Monday, 25 January 2021

University Challenge 2020-21: Preliminary Quarter-Final 3: Strathclyde vs Durham

Greetings friends, and welcome back to University Challenge. This was evidently the first one back after a recording break, as Paxo had his smart haircut from the Xmas specials back! Tonight, a fixture I've blogged about twice before, both those matches ending up pretty one sided; on paper, this shouldn't have been, but paper isn't all that reliable when it comes to UC...

Strathclyde came through two close matches to get here, firstly beating fellow quarter-finalists Imperial 190-155 in the first round, and then Manchester 135-100 in a lower scoring second match. They were the same four as before: 
Cameron Welsh, from Glasgow, graduated in Applied Statistics
David Curran, from Glasgow, studying Civil Engineering
Captain: James Whittle, from Glasgow, studying Power Systems Engineering
Tom Starr-Marshall, from Colindale in London, studying Speech and Language Therapy
 
Durham comfortably won their first match against Leicester 180-125, before a strong second match against Edinburgh saw them just win out 165-145. They were also unchanged from those two prior matches: 
Harry Regan, from Sevenoaks, studying Liberal Arts
Tom Banbury, from Shipston-on-Stour in Warwickshire, studying History
Captain: Holly Parkinson, from Brighton, studying Physics
Thomas Wilkening, from Ramsgate, studying Biology
 
So off we set once again, and Mr Banbury opened the scoring for the night with 'Stonehenge', and the Wearsiders secured a full set of bonuses on French words used in English. Mr Wilkening took the second starter which was, appropriately for Burns Night, 'Macbeth' (ARGH! Hot potato, Oxford shores, Puck will make amends!); their luck on the bonuses changed though, as they missed all three, Ms Parkinson mishearing 'the Jarrow march' and 'the January march'. Another starter and dropped bonus set was followed by Mr Welsh taking Strathclyde off the mark, and they took two from their first set. The first picture round, on American cities with just one major sports team, went to Durham; one correct bonus gave them a lead of 65-20.

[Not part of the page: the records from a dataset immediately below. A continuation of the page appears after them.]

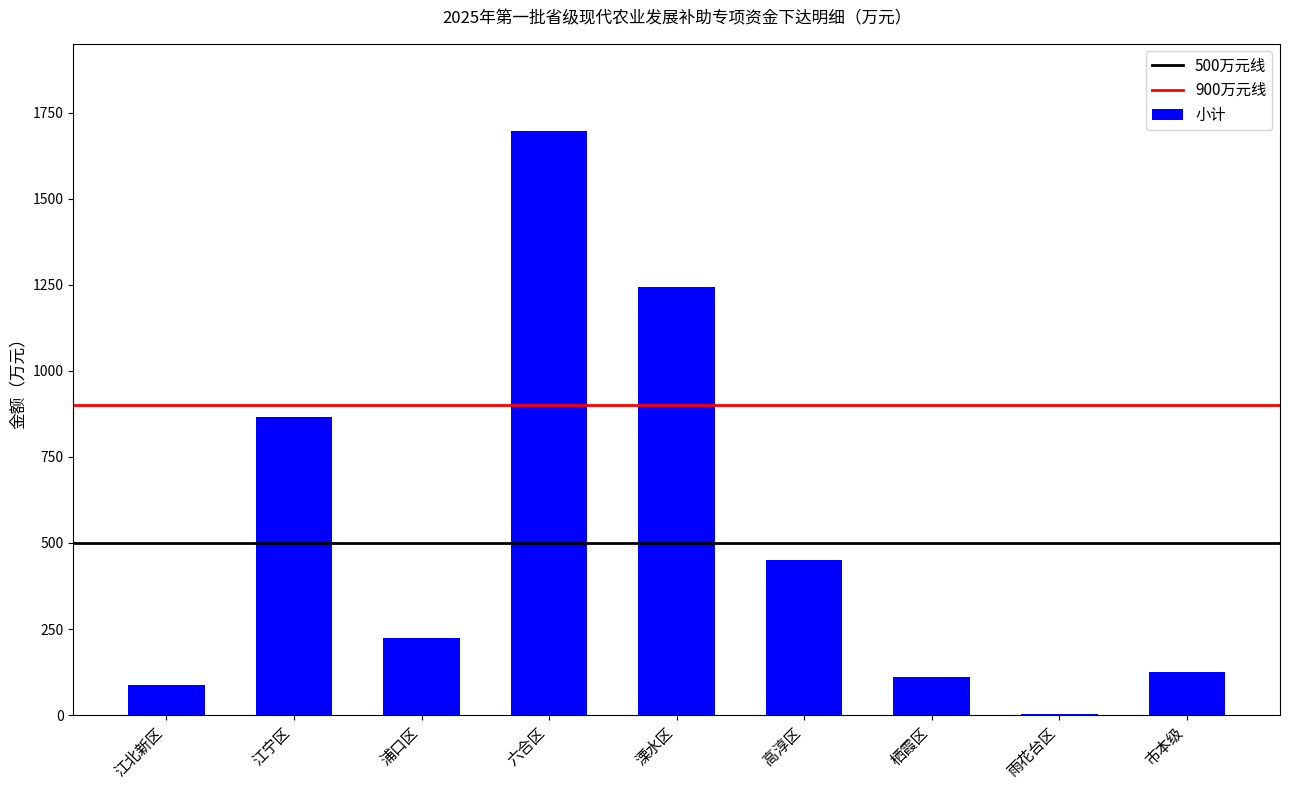

Which has a higher value, 高淳区 or 栖霞区?

高淳区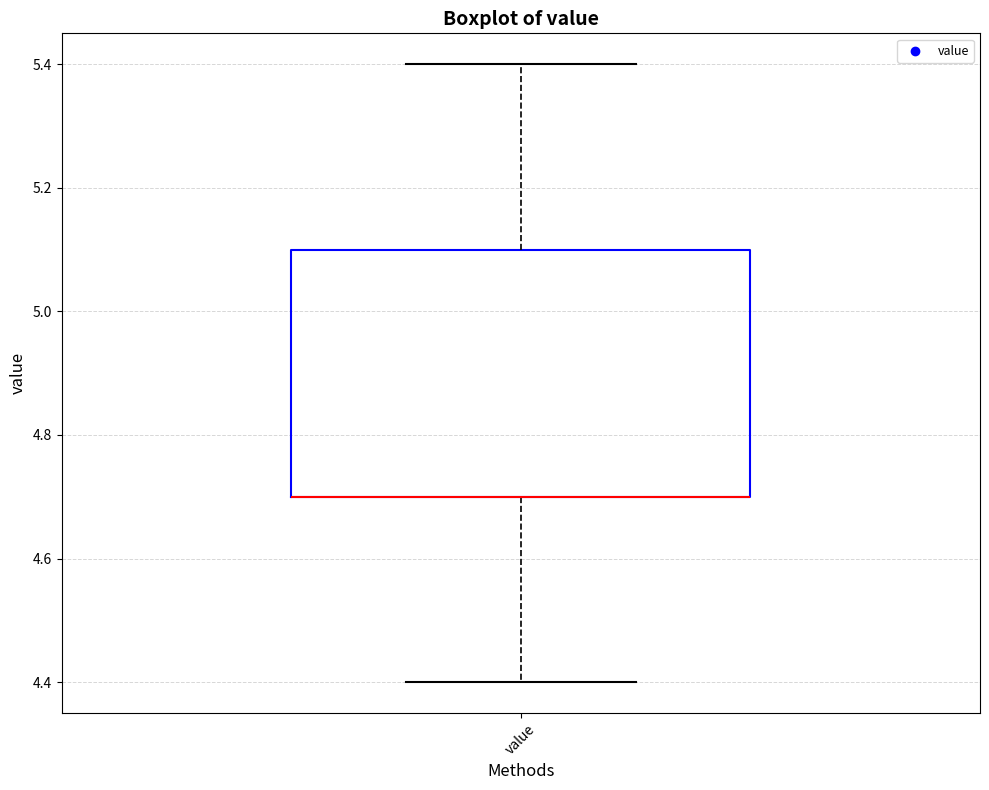

Transcribe this box plot: give where the median line is, the range the box spans, and where the two whiskers end, as read against the y-axis. The values are not printed on the chart, so give them approximately, as read against the axis.

median 4.7 (drawn on the box's lower edge), box 4.7 to 5.1, whiskers 4.4 to 5.4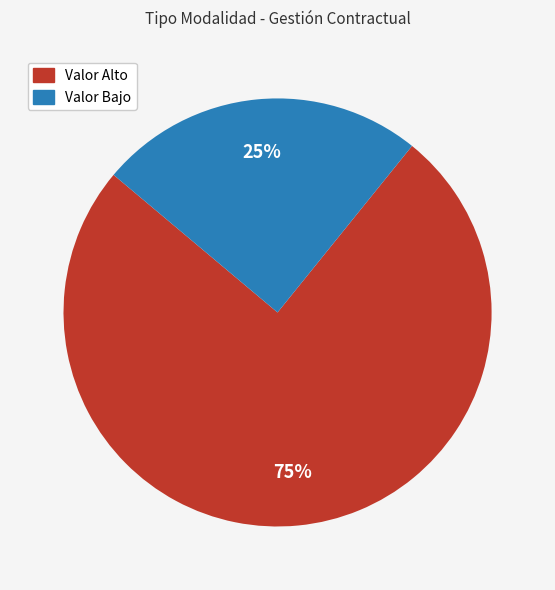

How many slices are in this pie chart?

2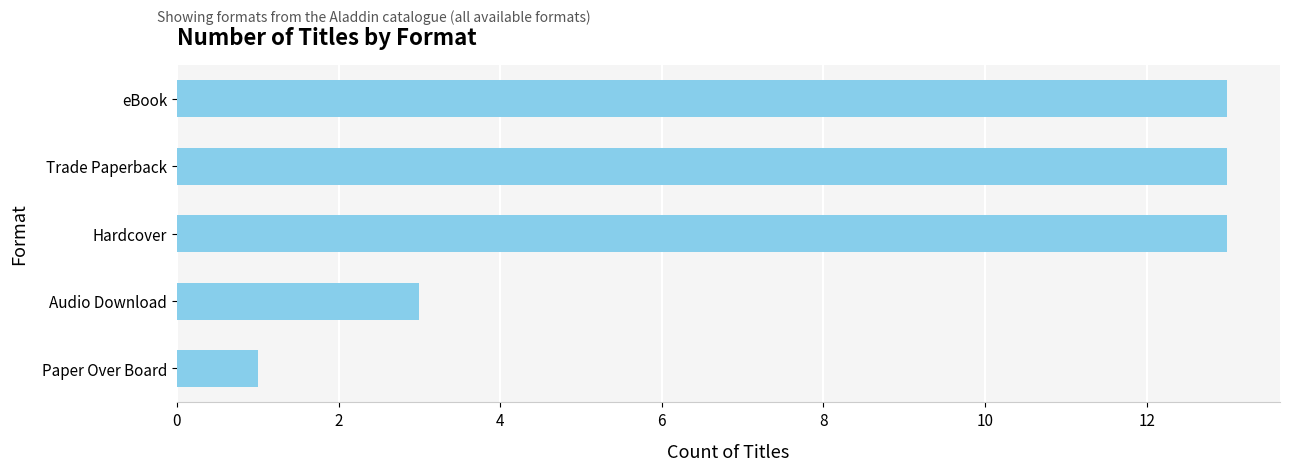

Is it true that the value at Paper Over Board is 1?

True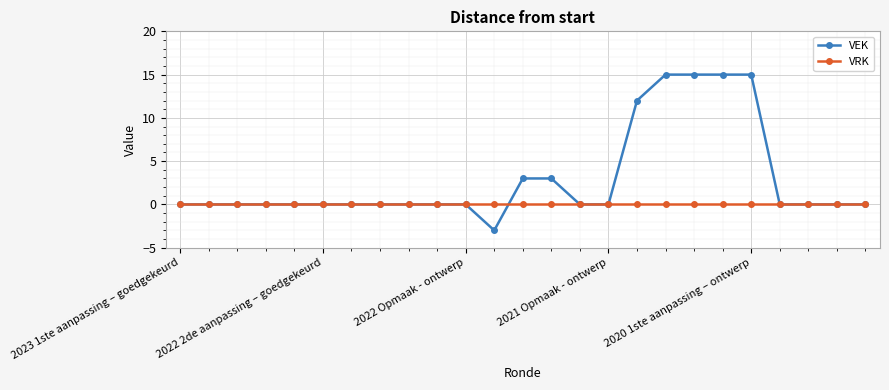

Does the chart have visible grid lines?

Yes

That lead shrunk when Mr Starr-Marshall correctly answered a starter I'll certainly be using in my next lockdown quiz for my relatives! The Scots side, again, took two bonuses, another on pairs of similar surnames. Back came Durham with a starter and sole bonus on corvine birds, before Ms Parkinson made sure all three Durhamites had contributed a correct starter; a full set of bonuses took them into three figures. Neither side identified Schumann for the music starter (I did, though it was an educated guess!); the bonuses, on pieces for piano and string quartet, gave Durham two correct answers and their lead to 125-40

Another starter and pair of bonuses took the Wearsiders' lead into three figures, but only briefly as Mr Whittle finally got his side moving again, though they got nothing from a bonus set on the city of Ripon. And when Mr Banbury restored Durham's three figure lead with the next starter, that was game over; just one bonus on novels with alliterative names followed, though they were unfortunate to dredge up Nicholas Nickleby a split second too late. The second picture round, on paintings depicting card games, went to Strathclyde; one bonus took the scores to 160-65.

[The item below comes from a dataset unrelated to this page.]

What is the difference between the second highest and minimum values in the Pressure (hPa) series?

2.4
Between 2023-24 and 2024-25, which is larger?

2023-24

Strathclyde pulled back to respectability in the final straight, Mr Starr-Marshall giving them a second starter in a row, and one bonus on organic chemistry followed. Mr Whittle gave them a third in a row, and one correct bonus put them within one starter of three figures. Another starter to the Strathclyde captain did just that, and two bonuses on Pluto were taken. And that was the gong, Durham won 155-115.

A good contest between two good and pleasant teams, good on both for clapping each other at the gong. Durham were worthy winners, but Strathclyde deserved to recover in the final minutes; well done both, and best of luck in your next matches!

The stats: Mr Banbury was the best buzzer of the night with four starters, while Mr Whittle was best for Strathclyde with three. On the bonuses, Strathclyde managed 9 out of 21 and Durham 14 out of 27 (with the night's one penalty).

Next week's match: Imperial vs Warwick, presumably

Only Connect continued with its penultimate play-off match, between the Barons and the Colleagues. The former led 4-3 after the first round and 8-7 after the second. A better wall allowed the Barons to open up an 18-14 lead, and they maintained it in Missing Vowels to win 25-20.
 
Mastermind, meanwhile, was won by Alison Lyndon-Parker, who just pipped second place Sam Stalkartt-Yarwood by a single point. Ti Maja-Roebuck, who was on OC last series, and Stephen Fuller, who I believe has been on other shows before, also took part.